La Crosse - The River City
Origins
As the real estate agents say, it's "location, location, location." La Crosse was able to develop into one of Wisconsin’s largest cities because of a favorable conjunction of geographical facts. First is the breadth of fairly level ground between the river channel and the bluffs. It is wider here than in most places on the Wisconsin side of the Mississippi and, although divided by the La Crosse River and extensive wetlands, the prairie had room for a city to grow.
The Mississippi River did its part by making a bend in front of the prairie and scouring a channel deep enough for riverboats to safely navigate. The deep channel was protected by wetlands and wooded islands that made La Crosse a natural harbor.
Rivers flowing into the Mississippi also helped. The Black River, with its pine-laden banks winding one-hundred-fifty miles into the state, entered the Mississippi a few miles upstream and ran in a side channel parallel to the main river. Logs could be easily floated down to mills built on the Black River channel, especially after 1865, when lumberman Cadwallader Washburn and his partners diverted the Black away from its ancient marshy outlet and into the cleared channel that flowed past La Crosse.
A few years before Washburn "improved" the Black, in 1857-58,
the builders of one of the first two railroads to cross Wisconsin used
the reasonably flat La Crosse River Valley to skirt the hills and vales
of the Driftless Zone to reach the Mississippi. Had the La Crosse River
not flowed to La Crosse city, neither would the tracks and all the development
they brought with them.
The prairie, the Mississippi, the Black and the La Crosse, all came together
to create a favorable location, location, location, for a city.
Prairie La Crosse
The name of the city is derived from the traditional Native American ball and stick game we know as lacrosse. Since it was not unusual for hundreds of players and spectators to participate, the wide prairie at La Crosse was a favorite playing field for the Sioux and other tribes. French visitors saw the game and called it la crosse because the bent stick with webbing attached used to catch and hurl the ball resembled le crozier, the stylized shepherd's staff of the Roman Catholic bishop. The wide field on the river became known as Prairie La Crosse and more than one pre-settlement river traveler reported on its popularity as a playing field.
City Founder
The prairie prefix was dropped by the first American settler and postmaster, Nathan Myrick.
A New York native, eighteen-year-old Myrick came west to Galena, Illinois in 1841. He traveled to Prairie du Chien, where he formed a partnership with a frontiersman named Eben Weld who had recently returned from a horseback trip upriver. Weld thought that prairie la crosse would be a good place for a post to trade with the Indians. The partners acquired trade goods, borrowed a United States government keelboat, poled upstream and, after five days, arrived at prairie la crosse. Since the prairie was devoid of trees, Myrick and Weld crossed over to wooded Barron's Island, built a log shack and set up a trading bench. They were ready when the Indians returned from a treaty annuity payment session in Minnesota, pouches filled with silver coins. The traders did well and decided to spend the winter, but in better quarters and on the mainland.

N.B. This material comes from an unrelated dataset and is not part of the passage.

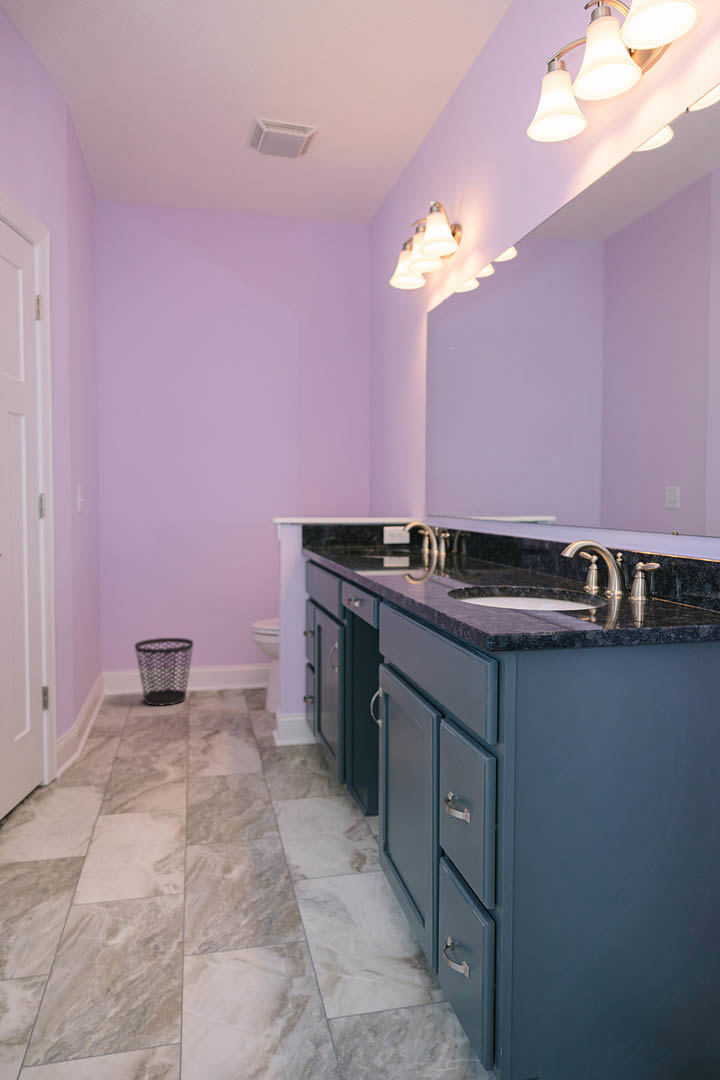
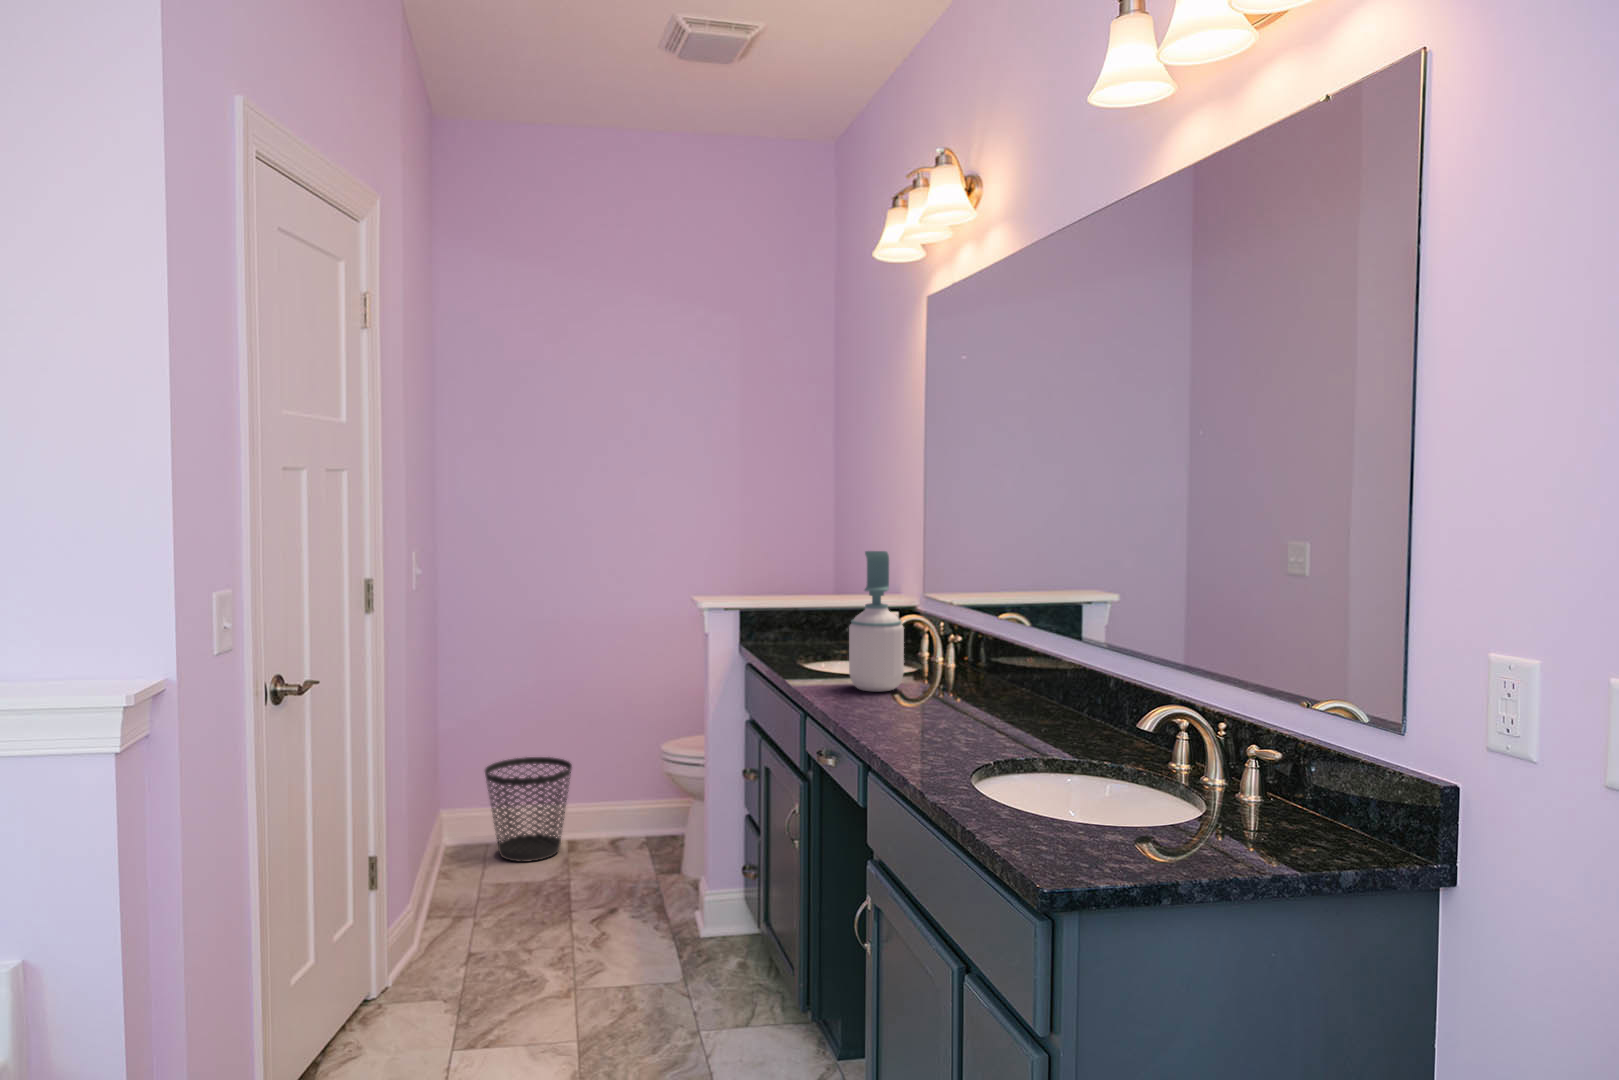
soap bottle: none [371,468,408,565] -> present [849,551,904,691]

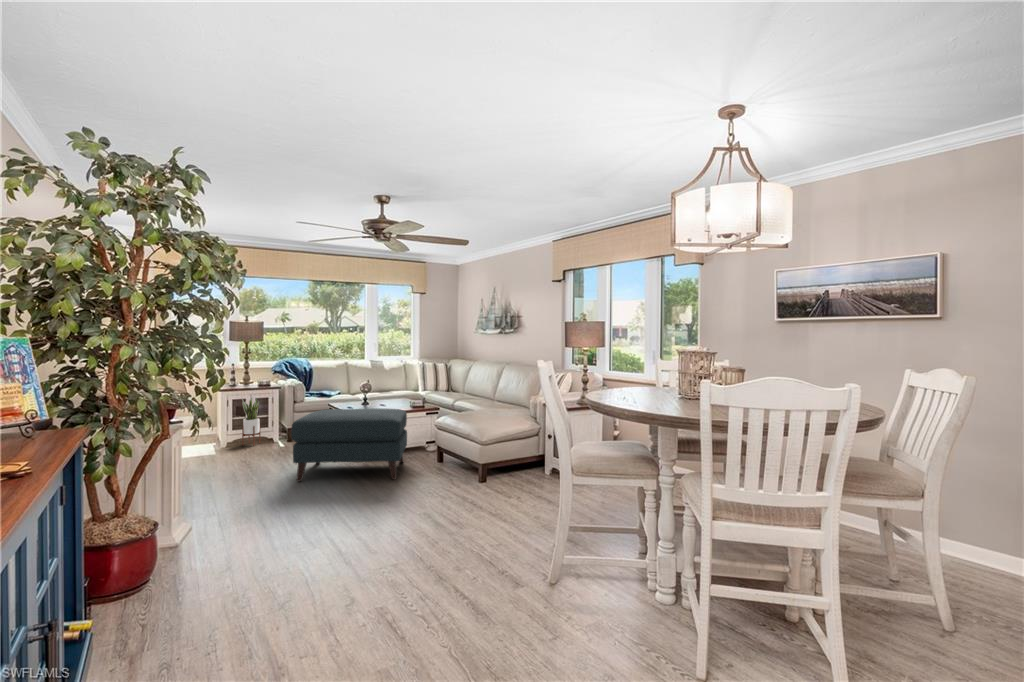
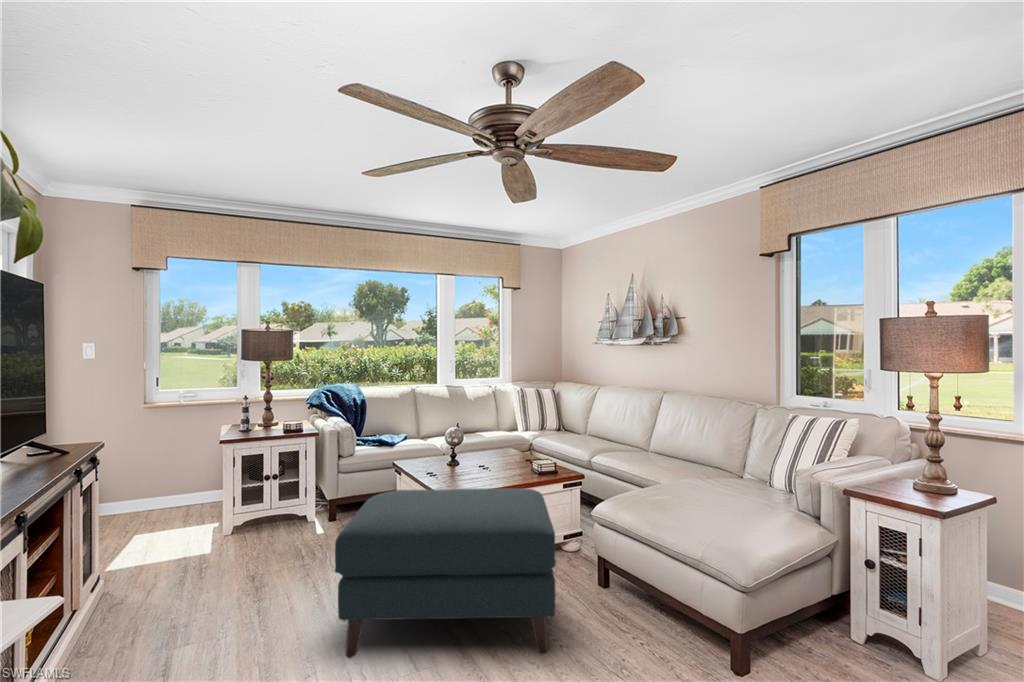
potted plant: present [242,397,260,445] -> none [255,449,286,533]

They felled trees on the island, skidded them across the ice, and built a trading post and dwellings. They were able to obtain milled boards from a lumber raft headed downstream to fashion a roof and furnishings. Sited on what became the corner of State and Front Streets, the Myrick-Weld cabins were the first American buildings in La Crosse.
Weld moved on in 1842, but Myrick stayed to make a home on the riverfront prairie. In the summer of 1843, he returned to New York where he met Rebecca Ismon. They were married at her family's home in Vermont and immediately set out for Wisconsin. The trading post the Myricks returned to was a busy little place, with Indians, traders, loggers and settlers moving up and down the rivers. Among the loggers was a crew of Mormons headed up the Black River to cut pine timbers for their new temple on the Mississippi at Nauvoo, Ill. When the Mormons were forced to abandon Nauvoo in 1844, one group fled upriver and settled about five miles south of La Crosse in the valley that became known as Mormon Coulee.
Myrick became the leading citizen in La Crosse. On his own and in partnerships he purchased the property that became the heart of the city and, along with Harmon Miller and Timothy Burns, filed the first village plat in 1851. He was named postmaster in 1843 and was elected county commissioner. He fared less well in personal and business affairs. The Indian trade was dying out and an investment in Black River logging failed. Rebecca gave birth to their first child in 1844, but the boy died soon after. Twins were born in 1847 and survived, but Myrick soon decided that La Crosse was no longer the right place for him. Still an Indian trader at heart, he moved to St. Paul, Minn. in 1848 and developed an extensive trading company in Minnesota and the Dakotas. He held onto much of his downtown real estate and occasionally visited the La Crosse, but no longer played a significant role there.